In 1999, Dr Jerome Hanley, a clinical child psychologist, published a paper entitled "Beyond the Tip of the Iceberg: Five steps towards Cultural Competence".
In it, he described a continuum developed by James Mason that moves towards the achievement of cultural competence, which he described as "the ability to work across cultures in a way that acknowledges and respects the culture of the person or organization being served" (Hanley, 1999)
The five steps along the continuum include:
- Cultural Destructiveness: lying at the most negative end of the continuum, this represents the attitudes, practices and policies that cause damage to cultures, and the individuals within these cultures. An example of this would include the infamous Tuskegee Syphilis study, which brought many ethical and racial issues to the forefront.
- Cultural Incapacity: this occurs when the health care system unintentionally lacks the capacity to assist a particular community or minority group. For example, not having an isiZulu translator to convey important information to the patient, which can result in misunderstandings, lack of informed consent or non-compliance to treatment.
- Cultural Blindness: this refers to the provision of services with the intention of being completely unbiased, or in other words, working on the 'melting pot' theory that everyone is the same, and that culture makes no difference to provision of services. An example would be the belief that all patients should be treated equally, regardless of different cultural backgrounds and expectations
- Cultural pre-competence: Falling on the positive end of the spectrum, this represents efforts to recognise the differences between people of different cultures, and make attempts to take these into consideration when planning treatment or interacting with these people. For example, this would include using appropriate music or décor that would be relevant to the individual

- Cultural Competence: This refers to accepting and respecting the cultural differences between individuals, as well as actively working towards assessing our own cultural awareness and working towards improving our knowledge and awareness of cultural practices of different populations. This also includes building resources and cultural models that can assist with providing service to individuals of a particular culture.
(Hanley, 1999)
According to Dr Henley, there are three important factors that a person needs in order to build cultural competence:1. Self-knowledge or deep thought, which allows a person to begin understanding their own viewpoints and perspectives and introspect deeply.
One lesson that OT has taught me is the importance of reflection, as it highlights innate perspectives that colour how we see the world around us. Our experiences often determine the way we relate to people of other cultures, therefore it becomes important to be aware of these potential biases, especially within the South African context.
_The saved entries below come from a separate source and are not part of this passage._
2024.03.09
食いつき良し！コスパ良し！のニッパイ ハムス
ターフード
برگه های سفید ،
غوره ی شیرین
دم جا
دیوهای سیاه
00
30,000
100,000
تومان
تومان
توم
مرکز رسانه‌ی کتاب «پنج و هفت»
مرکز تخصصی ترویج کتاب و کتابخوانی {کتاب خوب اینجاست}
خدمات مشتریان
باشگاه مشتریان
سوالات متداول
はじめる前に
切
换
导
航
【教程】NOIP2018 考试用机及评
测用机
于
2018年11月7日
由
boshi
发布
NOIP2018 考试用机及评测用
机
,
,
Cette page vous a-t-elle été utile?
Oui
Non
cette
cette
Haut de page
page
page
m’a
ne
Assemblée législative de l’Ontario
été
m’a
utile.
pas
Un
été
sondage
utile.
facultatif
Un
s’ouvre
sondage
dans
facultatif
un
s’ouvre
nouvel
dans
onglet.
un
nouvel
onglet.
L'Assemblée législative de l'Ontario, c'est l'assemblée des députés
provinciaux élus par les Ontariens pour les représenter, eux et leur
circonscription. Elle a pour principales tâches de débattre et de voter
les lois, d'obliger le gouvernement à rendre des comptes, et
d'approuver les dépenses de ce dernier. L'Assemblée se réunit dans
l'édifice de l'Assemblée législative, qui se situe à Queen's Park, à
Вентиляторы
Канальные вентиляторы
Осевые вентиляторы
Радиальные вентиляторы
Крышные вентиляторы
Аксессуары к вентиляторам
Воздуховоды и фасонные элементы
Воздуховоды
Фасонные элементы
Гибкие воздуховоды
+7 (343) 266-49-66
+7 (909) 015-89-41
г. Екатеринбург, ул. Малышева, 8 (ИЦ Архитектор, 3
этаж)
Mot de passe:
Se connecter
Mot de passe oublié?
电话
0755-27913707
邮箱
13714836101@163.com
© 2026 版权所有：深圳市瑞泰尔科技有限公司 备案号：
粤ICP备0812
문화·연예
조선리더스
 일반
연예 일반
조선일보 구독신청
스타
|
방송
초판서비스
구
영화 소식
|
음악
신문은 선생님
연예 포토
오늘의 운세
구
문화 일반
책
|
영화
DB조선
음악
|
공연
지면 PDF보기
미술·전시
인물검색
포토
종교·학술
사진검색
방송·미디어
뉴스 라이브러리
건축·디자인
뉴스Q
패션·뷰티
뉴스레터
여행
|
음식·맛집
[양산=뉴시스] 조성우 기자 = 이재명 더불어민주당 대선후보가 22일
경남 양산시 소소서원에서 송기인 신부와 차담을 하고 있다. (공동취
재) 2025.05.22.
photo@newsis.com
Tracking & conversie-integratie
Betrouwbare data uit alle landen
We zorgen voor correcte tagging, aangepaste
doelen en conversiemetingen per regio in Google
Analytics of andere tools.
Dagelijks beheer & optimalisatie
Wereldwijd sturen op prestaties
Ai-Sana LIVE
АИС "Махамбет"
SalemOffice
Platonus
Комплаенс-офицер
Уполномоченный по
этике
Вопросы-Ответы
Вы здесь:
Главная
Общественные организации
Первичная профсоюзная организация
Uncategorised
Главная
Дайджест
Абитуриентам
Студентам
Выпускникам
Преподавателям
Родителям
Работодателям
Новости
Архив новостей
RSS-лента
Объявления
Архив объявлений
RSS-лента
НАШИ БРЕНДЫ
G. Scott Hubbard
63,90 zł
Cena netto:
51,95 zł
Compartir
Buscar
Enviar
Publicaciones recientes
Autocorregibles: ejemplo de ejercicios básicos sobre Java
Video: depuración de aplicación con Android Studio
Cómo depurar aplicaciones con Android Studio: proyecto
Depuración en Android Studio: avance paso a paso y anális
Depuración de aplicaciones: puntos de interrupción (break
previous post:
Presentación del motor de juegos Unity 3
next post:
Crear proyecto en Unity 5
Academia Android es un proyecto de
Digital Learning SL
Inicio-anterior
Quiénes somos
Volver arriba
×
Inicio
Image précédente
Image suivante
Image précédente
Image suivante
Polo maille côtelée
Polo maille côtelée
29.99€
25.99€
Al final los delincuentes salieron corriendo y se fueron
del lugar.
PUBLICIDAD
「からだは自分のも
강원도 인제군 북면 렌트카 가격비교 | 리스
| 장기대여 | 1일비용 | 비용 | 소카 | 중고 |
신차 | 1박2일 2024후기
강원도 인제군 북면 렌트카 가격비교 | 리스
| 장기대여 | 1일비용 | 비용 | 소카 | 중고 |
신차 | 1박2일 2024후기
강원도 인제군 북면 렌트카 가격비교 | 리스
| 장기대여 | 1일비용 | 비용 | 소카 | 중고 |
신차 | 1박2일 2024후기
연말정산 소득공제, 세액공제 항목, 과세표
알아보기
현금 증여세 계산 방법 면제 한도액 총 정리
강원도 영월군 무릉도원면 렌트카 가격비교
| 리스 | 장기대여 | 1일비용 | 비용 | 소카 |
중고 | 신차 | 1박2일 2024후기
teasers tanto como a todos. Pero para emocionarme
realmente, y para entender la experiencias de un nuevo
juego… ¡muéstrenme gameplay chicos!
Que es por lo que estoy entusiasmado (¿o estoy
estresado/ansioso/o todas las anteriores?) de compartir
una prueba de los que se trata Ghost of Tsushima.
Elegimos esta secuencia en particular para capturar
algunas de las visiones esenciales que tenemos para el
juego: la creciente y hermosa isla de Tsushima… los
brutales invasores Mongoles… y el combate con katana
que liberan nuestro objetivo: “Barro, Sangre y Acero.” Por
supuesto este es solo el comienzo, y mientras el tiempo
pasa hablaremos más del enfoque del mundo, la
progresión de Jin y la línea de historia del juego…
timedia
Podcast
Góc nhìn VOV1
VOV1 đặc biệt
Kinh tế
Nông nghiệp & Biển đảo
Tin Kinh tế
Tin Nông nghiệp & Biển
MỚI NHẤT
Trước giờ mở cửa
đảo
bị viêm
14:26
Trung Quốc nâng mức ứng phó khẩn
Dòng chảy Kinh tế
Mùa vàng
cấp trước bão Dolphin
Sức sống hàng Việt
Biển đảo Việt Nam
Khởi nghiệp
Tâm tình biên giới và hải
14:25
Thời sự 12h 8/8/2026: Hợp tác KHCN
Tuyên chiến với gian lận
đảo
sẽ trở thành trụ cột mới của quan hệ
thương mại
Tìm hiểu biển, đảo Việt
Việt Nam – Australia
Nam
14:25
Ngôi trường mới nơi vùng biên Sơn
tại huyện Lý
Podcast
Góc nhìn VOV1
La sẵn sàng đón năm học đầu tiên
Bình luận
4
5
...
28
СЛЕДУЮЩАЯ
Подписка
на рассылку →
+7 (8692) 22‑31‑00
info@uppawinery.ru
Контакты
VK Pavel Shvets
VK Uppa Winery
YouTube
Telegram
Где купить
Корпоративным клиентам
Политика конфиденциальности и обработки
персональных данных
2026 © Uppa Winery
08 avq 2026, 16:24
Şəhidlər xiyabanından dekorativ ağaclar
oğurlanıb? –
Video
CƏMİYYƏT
A Sierra Leone proverb that Henley uses to explain the importance of immersion: "a paddle here, a paddle there, -the canoe stays still," indicates that it takes much more than superficial efforts to truly understand a different culture.
This has never been more true than in South Africa, where there are subtle nuances between cultures in different regions, and where the more you experience a culture, the more layers and depth of each culture become evident.
3. Active efforts towards positive change
Change in behaviour is necessary, as simply being aware of the cultural background of another but not using this knowledge to actively improve healthcare provision is of no use.
However, a 2009 article by Kumagai and Lypson proposes the idea that we need to start moving beyond the current idea of cultural competence, which, they argue, restricts the idea of culture to something that can be characterised, categorised and learnt, undermining its complexity (Kumagai, Lypson, 2009).
They state that cultural competence
"is not a static requirement to be checked off some list but is something beyond the somewhat rigid categories of knowledge, skills, and attitudes: the continuous critical refinement and fostering of a type of thinking and knowing—a critical consciousness— of the self, others, and the world" (Kumagai, Lypson, 2009).
They assert that the way in which culture is addressed in higher education needs to move away from compartmentalised teaching aimed at gathering information about other cultures, as this tends to put everyone of a certain culture into one neat basket, risking over-generalisation. (Kumagai, Lypson, 2009).

Within the OT course, I feel that our learning pushes us towards development of a critical consciousness, as we are trained to look at each client from various angles, whether cultural, medical or functional. In addition, we place greater emphasis on the person's own interpretation of their culture rather than on the characteristics they would be expected to have, given their ethnicity and area of origin.
However, the responsibility lies with us to ensure that we do not approach clients with preconceived notions based on our own knowledge bases and let these beliefs cloud the true cultural expression of the client.
Henley, J (1999). "Beyond the Tip of the Iceberg: Five steps towards Cultural Competence". Retrieved from: http://aacu.org/sites/default/files/files/hips/Beyondthetipoftheiceberg.pdf
Kumagai, A.K., Lypson, M.L (2009). Beyond Cultural Competence: Critical Consciousness, Social Justice and Multicultural Education. Academic Medicine, 84 (6).